Une expérience scientifique participative d'envergure nationale
Les élèves de seconde et de sixième de l'établissement nîmois participent activement au projet #ElevetonBlob, une expérience de science participative proposée par le CNES. Sous la direction de leur professeure de SVT, Estelle Durand, ils étudient cet organisme vieux de plus d'un milliard d'années qui se réveille avec une simple goutte d'eau après avoir été séché sur papier filtre.
"Difficile à croire que cette forme orangée séchée soit un organisme si ancien !" s'émerveille la professeure. "Et pourtant, après humidification, le blob reprend immédiatement ses activités principales, notamment la recherche de nourriture."

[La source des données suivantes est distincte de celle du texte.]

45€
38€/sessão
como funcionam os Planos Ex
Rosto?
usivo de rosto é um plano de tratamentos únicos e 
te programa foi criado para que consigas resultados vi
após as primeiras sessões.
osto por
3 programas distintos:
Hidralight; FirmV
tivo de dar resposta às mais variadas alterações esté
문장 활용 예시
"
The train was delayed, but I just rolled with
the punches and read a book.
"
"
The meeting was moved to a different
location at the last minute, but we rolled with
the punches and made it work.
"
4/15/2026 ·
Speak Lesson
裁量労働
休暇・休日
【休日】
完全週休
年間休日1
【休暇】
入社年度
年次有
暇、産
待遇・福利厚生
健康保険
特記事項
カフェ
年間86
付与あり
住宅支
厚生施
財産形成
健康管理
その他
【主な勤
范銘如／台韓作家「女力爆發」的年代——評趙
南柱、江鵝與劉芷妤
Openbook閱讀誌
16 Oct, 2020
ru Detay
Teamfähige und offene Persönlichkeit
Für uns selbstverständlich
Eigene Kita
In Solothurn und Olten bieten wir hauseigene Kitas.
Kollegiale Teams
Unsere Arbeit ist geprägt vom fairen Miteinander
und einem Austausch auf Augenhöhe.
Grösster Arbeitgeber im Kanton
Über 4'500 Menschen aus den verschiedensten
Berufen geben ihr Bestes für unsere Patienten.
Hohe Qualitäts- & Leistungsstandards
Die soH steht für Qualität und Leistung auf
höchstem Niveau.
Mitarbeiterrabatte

Un "génie sans cerveau" aux capacités surprenantes
Estelle Durand explique avec enthousiasme : "On l'appelle le génie sans cerveau. Il n'a ni bouche, ni yeux, ni cerveau... Il est composé d'une cellule avec plusieurs noyaux. Et pourtant, il trouve sa nourriture de manière intelligente, contribue à dépolluer certains espaces et produit même des antibiotiques."
Le plat favori du blob ? Les flocons d'avoine classiques. "Mais pas les bio qu'il boude", précise la professeure avec un sourire. "Il n'aime pas le sel ni les aliments trop sucrés. Il suffit de dresser une barrière de sel entre lui et le flocon d'avoine pour constater qu'il trouvera toujours le chemin le plus court pour contourner l'élément salé."
Une connexion spatiale exceptionnelle avec Thomas Pesquet
Ce projet éducatif prend une dimension particulière grâce à son lien avec l'astronaute Thomas Pesquet. En effet, les 4 500 classes françaises participant à l'expérience, dont celle de l'institut d'Alzon, ont commencé cette aventure en parallèle avec l'astronaute qui a lui aussi réveillé un blob à bord de la Station Spatiale Internationale.
"C'est vraiment super original", se réjouit Jérémie, élève de seconde. "J'ai bien aimé le travail avec les 6e. Ça nous entraîne à notre futur rôle de parent. Certains étaient impressionnés par le blob. On leur avait expliqué qu'en dehors de la boîte, ça grandit super vite. Du coup, certains avaient un peu peur de se lancer dans l'expérience."
Pour Charlotte, cette expérience sort véritablement du lot : "C'est une chance de travailler avec Thomas Pesquet. Ce n'est pas n'importe qui, c'est génial que notre établissement entretienne des liens avec lui. Et puis c'est passionnant de comparer nos résultats avec les siens."
Un organisme aux capacités d'adaptation remarquables
Lorsqu'on ne le nourrit plus, le blob entre dans une phase de veille remarquable. "Il peut passer plusieurs années endormi et se réveiller quand les conditions s'y prêtent", explique Estelle Durand. Cette capacité de survie exceptionnelle ajoute à la fascination qu'exerce cette créature sur les jeunes scientifiques en herbe.
Toutes les données recueillies par les élèves sont précieusement comptabilisées et serviront aux chercheurs pour mieux comprendre ce fameux blob. L'étude menée par Thomas Pesquet à bord de l'ISS trouve ainsi un écho particulièrement vibrant dans les salles de classe nîmoises, où la science prend une dimension concrète et passionnante.
Cette rencontre hors norme avec le blob a véritablement séduit l'ensemble des participants, créant une dynamique éducative unique où la curiosité scientifique se nourrit d'expériences tangibles et de connexions exceptionnelles avec la recherche spatiale.